米国カリフォルニア州のギャビン・ニューサム知事(民主党)は10月24日、米国メディアの報道を引用するかたちで、同州の名目州内総生産(GSP)がドイツを抜き、米国、中国、日本に次いで「国別」で世界第4位に相当する経済規模になる見通しだと発表外部サイトへ、新しいウィンドウで開きますした。2021年のドイツの名目GDPは4兆2,200億ドル、カリフォルニア州は3兆3,570億ドルで、ドイツが上回るが、2022年ではカリフォルニア州が追い抜くことが見込まれる。同州の名目GSPは既に2015年にブラジル(7位)とフランス(6位)を上回り、2017年に英国(5位)も上回っている(ブルームバーグ10月24日)。

ニューサム知事は「カリフォルニアの最高の時代は過ぎ去ったとよく言われるが、現実はそれが的外れな批判であることを証明している。それどころか、カリフォルニアの経済成長や雇用の伸びは、米国経済全体を刺激し続けている」と述べ、「カリフォルニアの価値観や起業家精神が世界第4位の経済規模になる原動力となっている。われわれは、再生可能エネルギーやクリーンエネルギーなど未来の産業に力を入れ続ける」として、さらなる経済成長に向けた取り組みを強調した。発表では具体的に、温室効果ガス(GHG)を排出しないゼロエミッション車(ZEV)の普及に向け、充電インフラの構築や、購入支援助成などを含む100億ドルの支援パッケージを実行していることを挙げた。
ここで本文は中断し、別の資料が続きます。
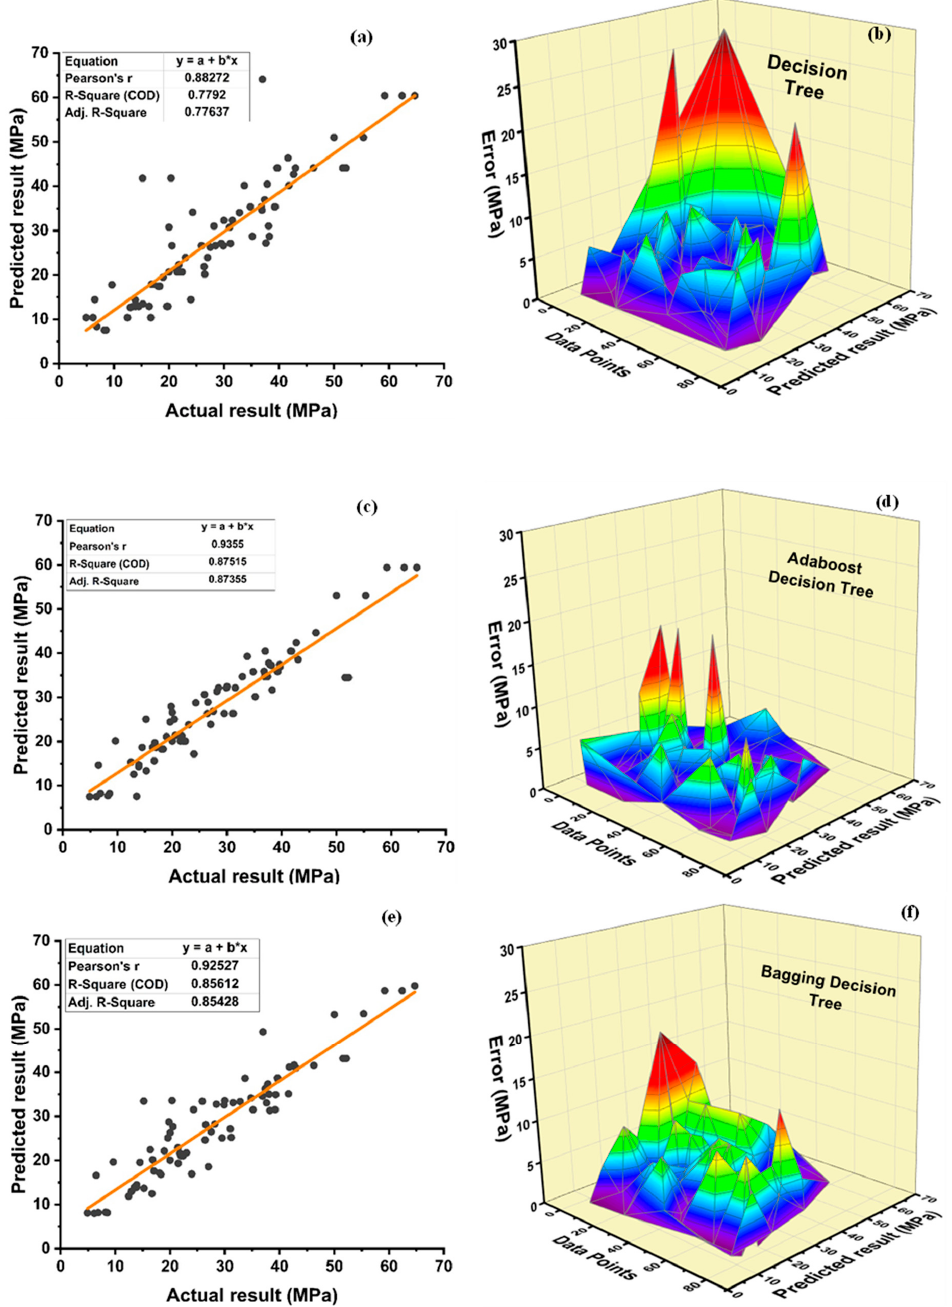
Figure 12. Compressive strength: ( a ) DT regression model; ( b ) DT model error distribution; ( c ) DT- adaboost model; ( d ) DT-adaboost model error distribution; ( e ) DT-bagging regression model; and ( f ) DT-bagging model error distribution.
また、ブルームバーグの報道(10月24日)では、時価総額10億ドル以上のカリフォルニア州の企業379社と、ドイツ国内の上場企業155社を比較すると、過去3年間の企業の収益と時価総額の伸びについて、カリフォルニア州がそれぞれ2.5倍、2.2倍になったのに対して、ドイツ企業は41%増、34%増にとどまり、いわば企業の「稼ぐ力」でもカリフォルニア州が優位にあるとしている。中でも、過去3年で、カリフォルニア州経済を牽引するハードウエア、メディア、ソフトウエア産業の売上額がそれぞれ63%増、95%増、2.2倍、時価総額はそれぞれ2.8倍、54%、58%伸びている点を指摘している。